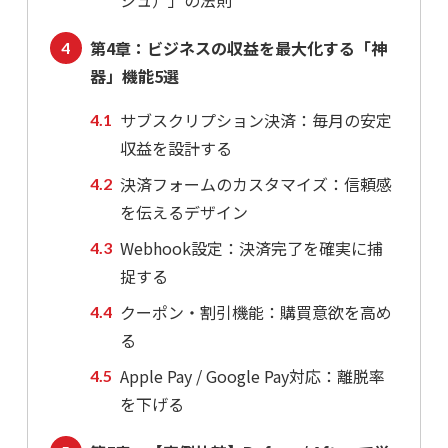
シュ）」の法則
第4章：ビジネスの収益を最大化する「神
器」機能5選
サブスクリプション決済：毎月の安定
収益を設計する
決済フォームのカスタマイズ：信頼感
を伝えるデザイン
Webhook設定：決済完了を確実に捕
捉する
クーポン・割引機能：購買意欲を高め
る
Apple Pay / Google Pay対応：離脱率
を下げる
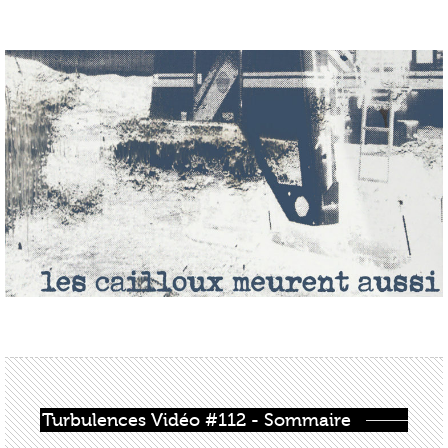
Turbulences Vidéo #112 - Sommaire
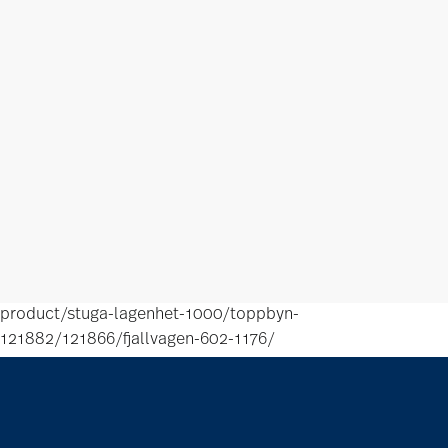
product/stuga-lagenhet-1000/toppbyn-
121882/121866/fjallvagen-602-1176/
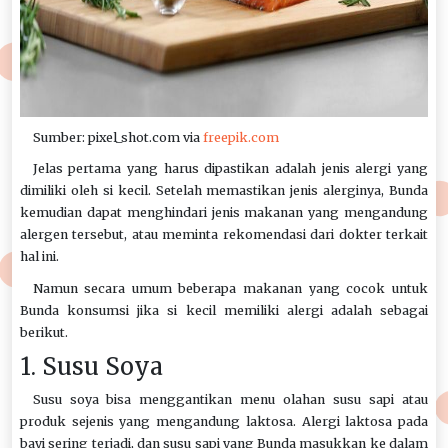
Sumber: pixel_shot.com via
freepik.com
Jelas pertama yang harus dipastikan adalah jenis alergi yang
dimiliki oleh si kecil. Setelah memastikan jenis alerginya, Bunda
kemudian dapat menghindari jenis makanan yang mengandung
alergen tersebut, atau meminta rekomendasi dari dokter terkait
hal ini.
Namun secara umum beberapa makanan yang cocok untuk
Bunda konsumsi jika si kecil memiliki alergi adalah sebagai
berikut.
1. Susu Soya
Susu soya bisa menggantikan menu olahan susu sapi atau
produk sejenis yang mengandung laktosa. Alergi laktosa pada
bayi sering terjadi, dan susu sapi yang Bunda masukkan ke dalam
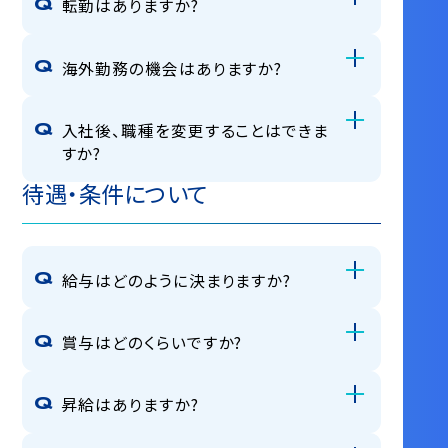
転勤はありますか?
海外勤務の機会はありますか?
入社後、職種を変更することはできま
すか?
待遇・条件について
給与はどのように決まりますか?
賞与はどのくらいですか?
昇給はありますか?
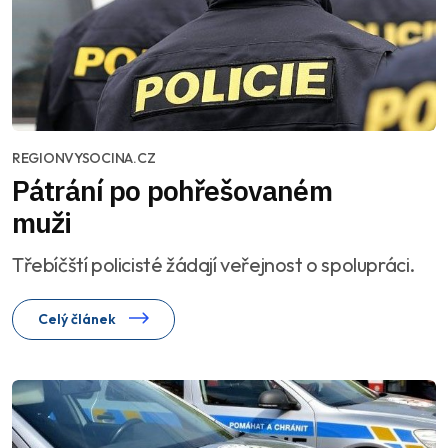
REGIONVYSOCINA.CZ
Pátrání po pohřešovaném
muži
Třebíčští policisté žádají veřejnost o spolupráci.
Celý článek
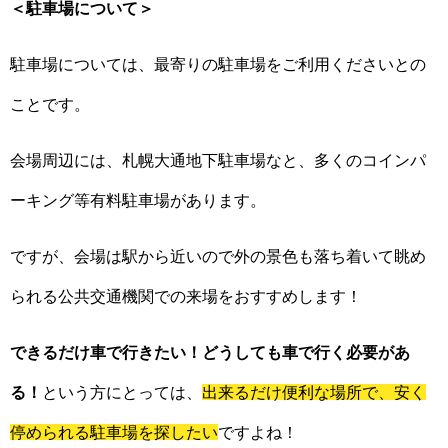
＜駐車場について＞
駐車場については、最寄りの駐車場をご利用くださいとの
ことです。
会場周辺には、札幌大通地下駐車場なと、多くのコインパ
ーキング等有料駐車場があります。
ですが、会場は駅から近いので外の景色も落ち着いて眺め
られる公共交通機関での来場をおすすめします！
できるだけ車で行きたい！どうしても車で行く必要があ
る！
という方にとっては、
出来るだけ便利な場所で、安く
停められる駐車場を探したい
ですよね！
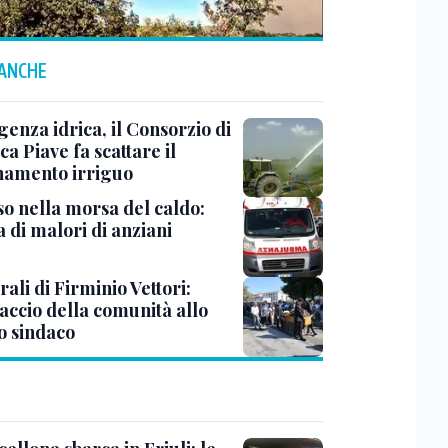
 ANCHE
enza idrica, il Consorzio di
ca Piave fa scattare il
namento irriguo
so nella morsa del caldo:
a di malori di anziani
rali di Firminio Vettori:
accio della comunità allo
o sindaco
# # # # # # #
Task to complete:
The output is the records exactly as they read, with no pictures in it.

Answer section:
シュ）」の法則
第4章：ビジネスの収益を最大化する「神
器」機能5選
サブスクリプション決済：毎月の安定
収益を設計する
決済フォームのカスタマイズ：信頼感
を伝えるデザイン
Webhook設定：決済完了を確実に捕
捉する
クーポン・割引機能：購買意欲を高め
る
Apple Pay / Google Pay対応：離脱率
を下げる
Turbulences Vidéo #112 - Sommaire
product/stuga-lagenhet-1000/toppbyn-
121882/121866/fjallvagen-602-1176/
Sumber: pixel_shot.com via
freepik.com
Jelas pertama yang harus dipastikan adalah jenis alergi yang
dimiliki oleh si kecil. Setelah memastikan jenis alerginya, Bunda
kemudian dapat menghindari jenis makanan yang mengandung
alergen tersebut, atau meminta rekomendasi dari dokter terkait
hal ini.
Namun secara umum beberapa makanan yang cocok untuk
Bunda konsumsi jika si kecil memiliki alergi adalah sebagai
berikut.
1. Susu Soya
Susu soya bisa menggantikan menu olahan susu sapi atau
produk sejenis yang mengandung laktosa. Alergi laktosa pada
bayi sering terjadi, dan susu sapi yang Bunda masukkan ke dalam
転勤はありますか?
海外勤務の機会はありますか?
入社後、職種を変更することはできま
すか?
待遇・条件について
給与はどのように決まりますか?
賞与はどのくらいですか?
昇給はありますか?
REGIONVYSOCINA.CZ
Pátrání po pohřešovaném
muži
Třebíčští policisté žádají veřejnost o spolupráci.
Celý článek
＜駐車場について＞
駐車場については、最寄りの駐車場をご利用くださいとの
ことです。
会場周辺には、札幌大通地下駐車場なと、多くのコインパ
ーキング等有料駐車場があります。
ですが、会場は駅から近いので外の景色も落ち着いて眺め
られる公共交通機関での来場をおすすめします！
できるだけ車で行きたい！どうしても車で行く必要があ
る！
という方にとっては、
出来るだけ便利な場所で、安く
停められる駐車場を探したい
ですよね！
 ANCHE
enza idrica, il Consorzio di
ca Piave fa scattare il
namento irriguo
so nella morsa del caldo:
a di malori di anziani
rali di Firminio Vettori:
accio della comunità allo
o sindaco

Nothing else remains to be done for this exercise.